### Document:
Thursday, March 6, 2014

Cape Neddick (The Nubble) Light Cape Neddick Maine


Probably one of my more favorite lights, just about 8 miles from our summer visit in Maine.....







Cape Neddick Light, also known as Nubble Light and Cape Neck to locals, has always drawn hordes of tourists, and the light’s early keepers were quick to cash in on the interest. Today an estimated ½ million people visit Sohier Park every year to gaze across the channel at the lighthouse. A digitized image of the lighthouse was even sent into space aboard Voyager II as part of the collection of materials designed to teach extraterrestrials about Earth. The light’s first keeper, Nathaniel H. Otterson, blatantly courted the tourist trade with the help of his family. The Portsmouth Journal announced, “Visitors are not allowed to visit the lighthouse at York Nubble between the hours of 6 P.M. and 10 A.M.; but at other times the son of the keeper will row you over and back in his boat for ten cents.” Despite inflation and the dismissal of more than one keeper, the practice of ferrying sightseers continued for many years at the same 10-cent rate.
Cape Neddick Lighthouse with 1911 covered walkway
Photograph courtesy U.S. Coast Guard
Keeper Otterson (June 27, 1879 to Sept. 26, 1885) earned $500 annually, not counting his profits from the tourist trade. Leander White had been slatted for the spot, but assigned to Whaleback Light instead. Simon Leighton was then given the nod, but an illness forced him to step aside. As keeper positions were political plums, the fact that Otterson was the cousin of New Hampshire Governor Natt Head probably clinched the position for him.
Brackett Lewis (Sept. 26, 1885 to Dec. 1, 1904) was able to tune out the station’s fog bell so well that he sometimes forgot to deactivate it—even though the 3,000-pound bell was so loud it could be heard six miles away by the keepers at Boon Island. His superiors ordered him to stop transporting tourists because they thought it interfered with his duties. William M. Brooks (Dec. 12, 1904 to Oct. 1912), the next keeper, added the offer of fishing tackle and bait and a 5-cent tour of the station conducted by his wife. Success proved his undoing when his superiors wrote that there were “200 to 300 people at certain times to roam about the reservation with only the keeper’s wife to care for the government property.”
In 1912, James Burke, with twenty-five years of lighthouse keeping experience, transferred to Cape Neddick. The Burke family kept a cow and chickens and supplemented their diet with local mussels, crab, lobster, fish, and duck. Appreciative of the keepers who kept them safe, lobstermen were known to toss a sack with lobsters onto the island while heading home. Burke’s daughter Lucy later wrote that their six-room, gingerbread-trimmed home had a large parlor stove for heat, a living room, dining room, kitchen with pantry, and three bedrooms upstairs, but no bathroom. Sometimes flocks of birds would fly into the tower at night, and hundreds of dead ones would need to be raked up in the morning. After Burke retired in 1919, William Richardson took over and was subsequently fired for ferrying sightseers to the island.

### Given instruction A:
According to the lighthouse post, how much did the keeper's son charge to row visitors over to the lighthouse and back?
The entries are unrelated to the lighthouse post.

Element-and-box listings:
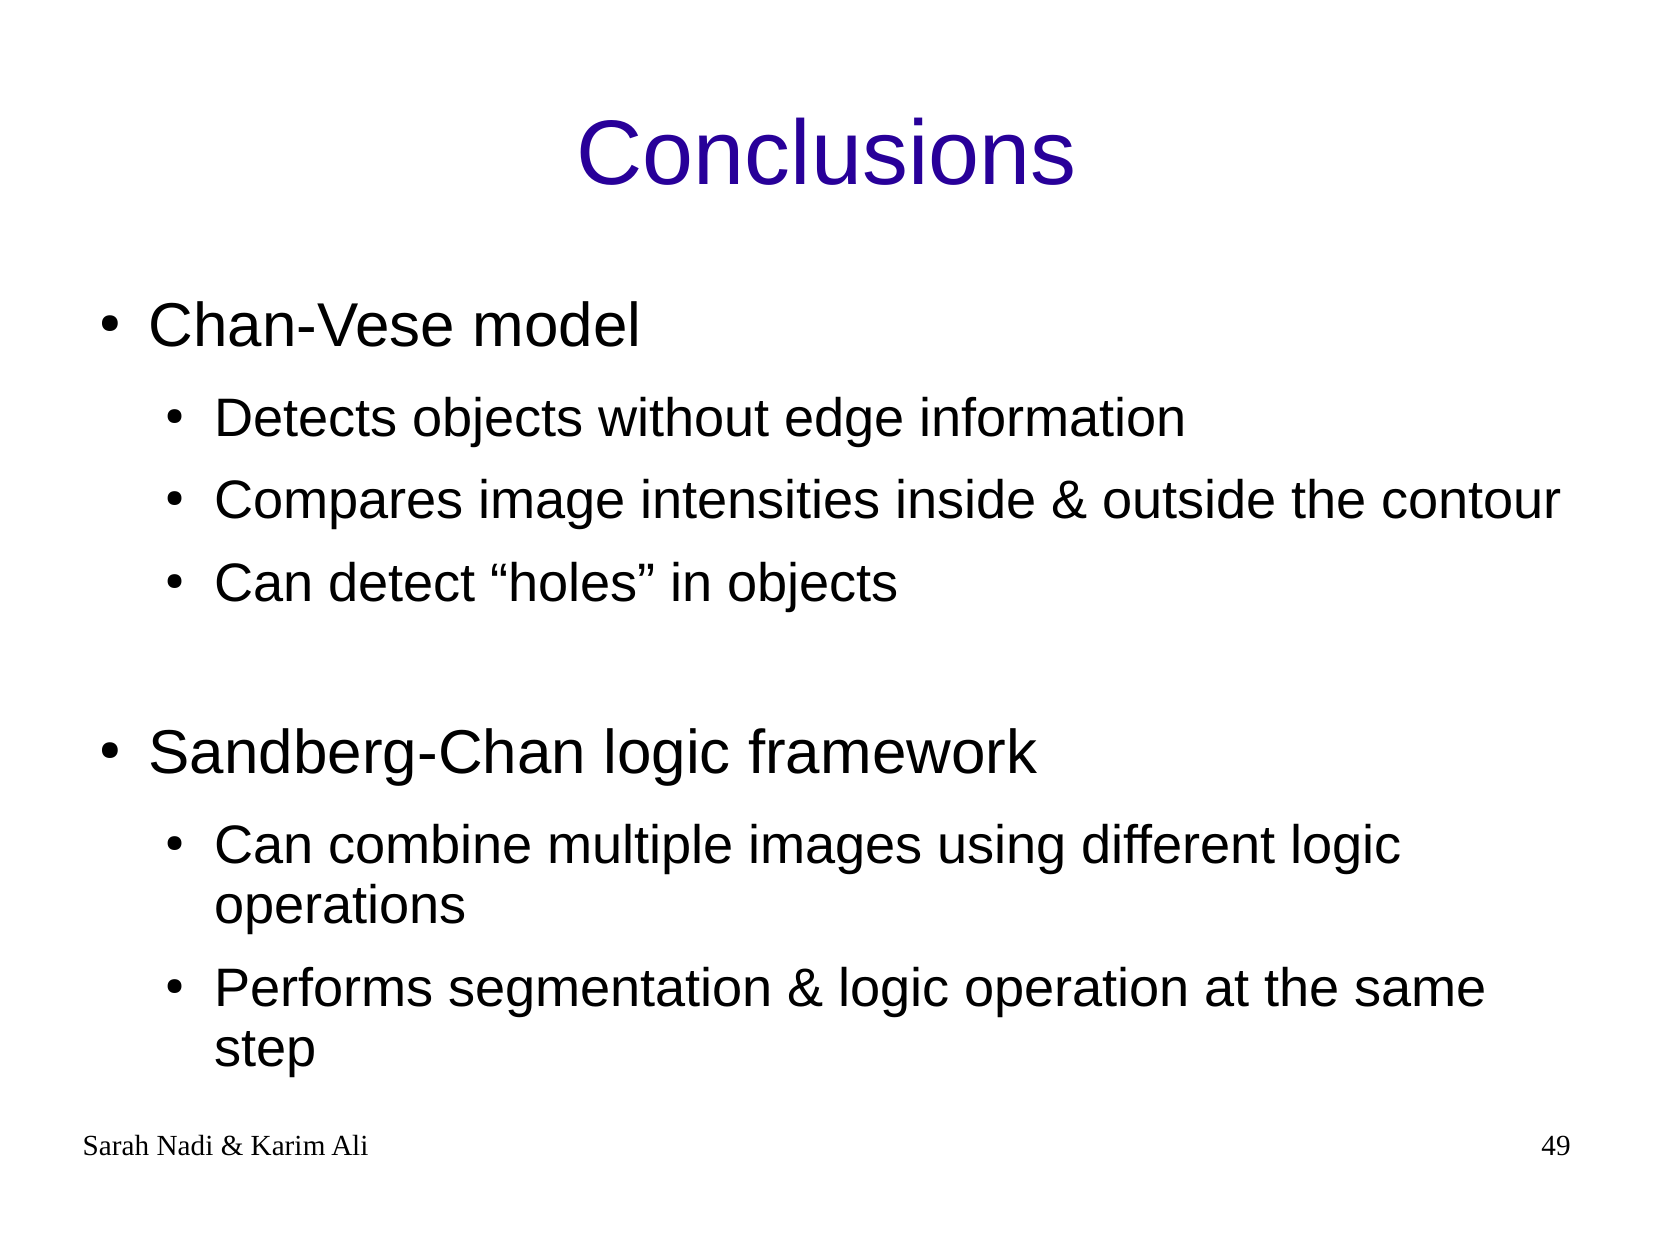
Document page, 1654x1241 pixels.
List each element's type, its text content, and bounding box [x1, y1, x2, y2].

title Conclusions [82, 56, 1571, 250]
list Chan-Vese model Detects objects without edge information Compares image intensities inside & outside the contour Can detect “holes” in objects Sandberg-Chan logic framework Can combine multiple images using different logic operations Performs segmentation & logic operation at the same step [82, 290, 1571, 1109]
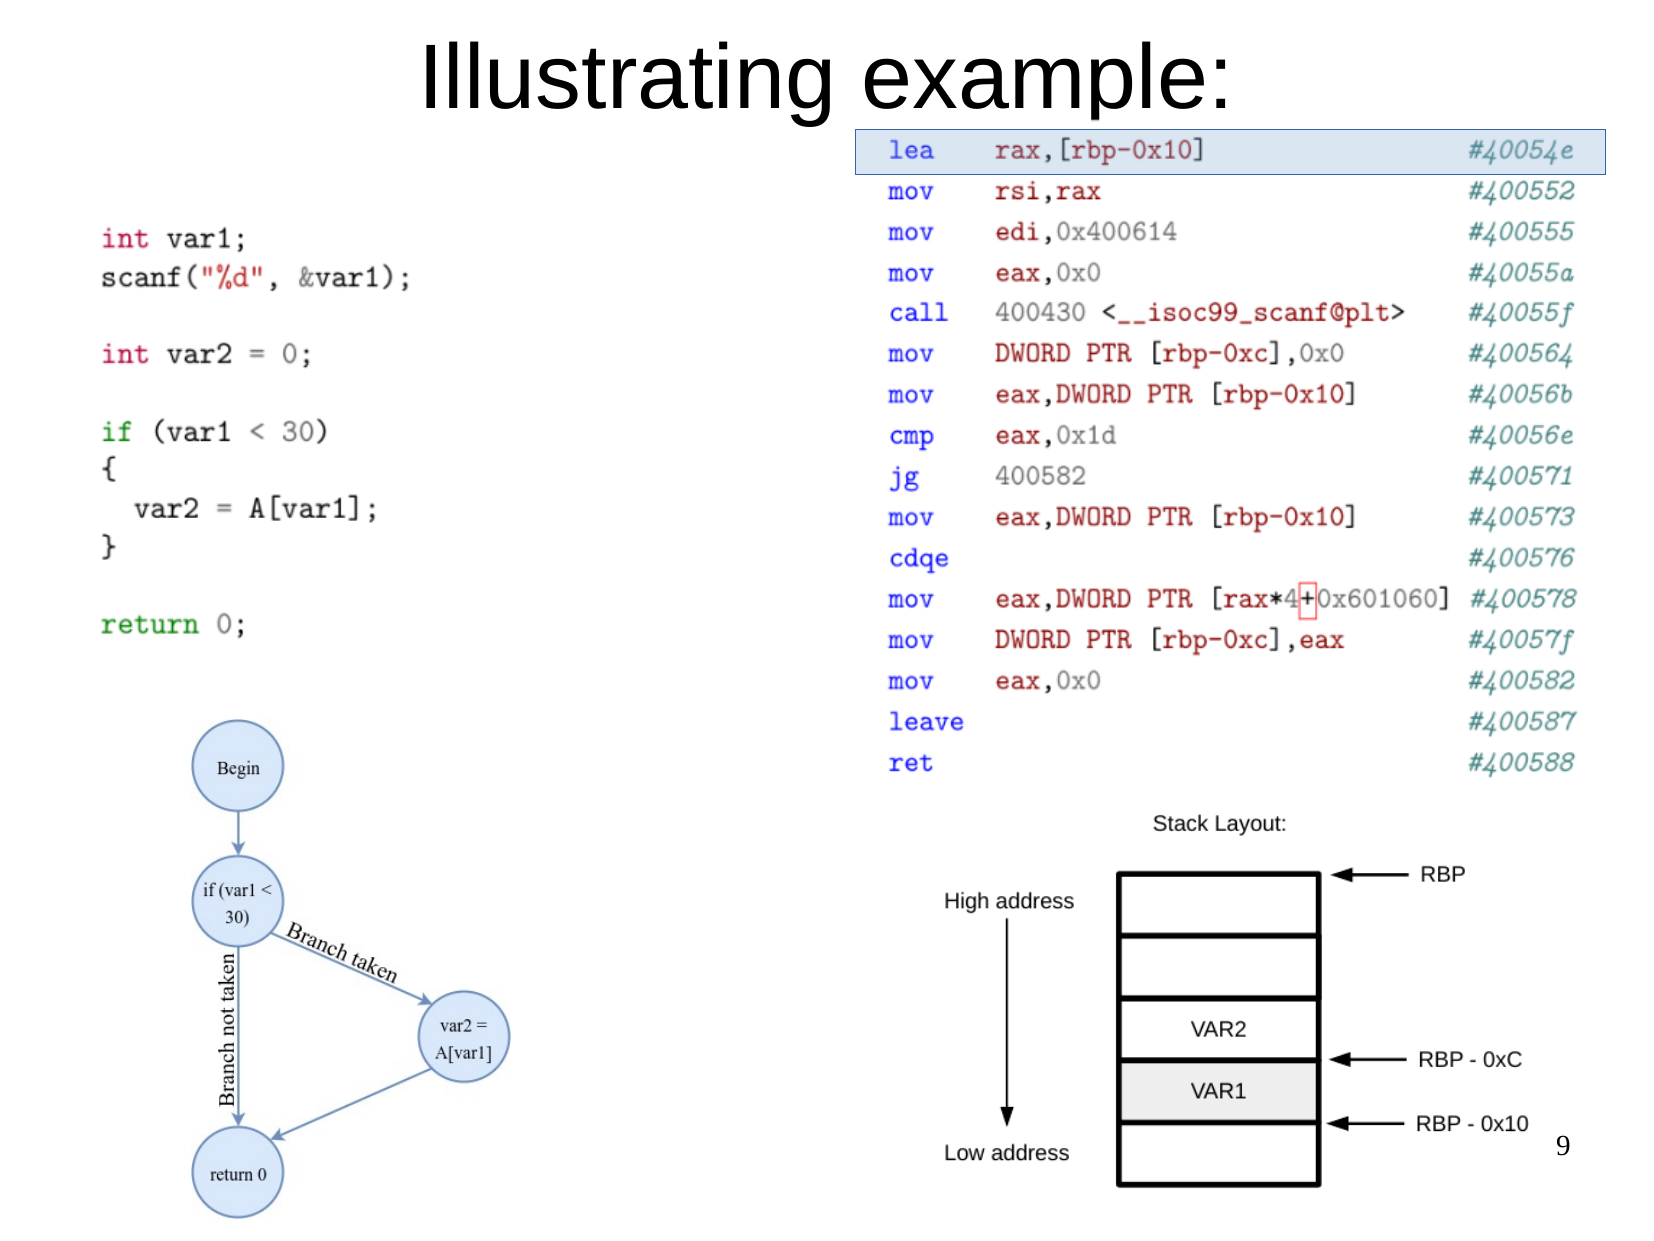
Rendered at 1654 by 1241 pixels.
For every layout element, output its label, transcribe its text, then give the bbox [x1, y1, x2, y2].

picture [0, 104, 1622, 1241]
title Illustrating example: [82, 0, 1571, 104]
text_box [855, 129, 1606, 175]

### Given instruction B:
Output a Markdown table with the columns Row and Line, starting with the line of the entries that contains "Rendered at 1654 by 1241 pixels." and going on through the last line of the entries, with one numbered row per line and blank lines left out.

### Final answer A:
Ten cents.

### Final answer B:
| Row | Line |
|---|---|
| 1 | Rendered at 1654 by 1241 pixels. |
| 2 | For every layout element, output its label, transcribe its text, then give the bbox [x1, y1, x2, y2]. |
| 3 | picture [0, 104, 1622, 1241] |
| 4 | title Illustrating example: [82, 0, 1571, 104] |
| 5 | text_box [855, 129, 1606, 175] |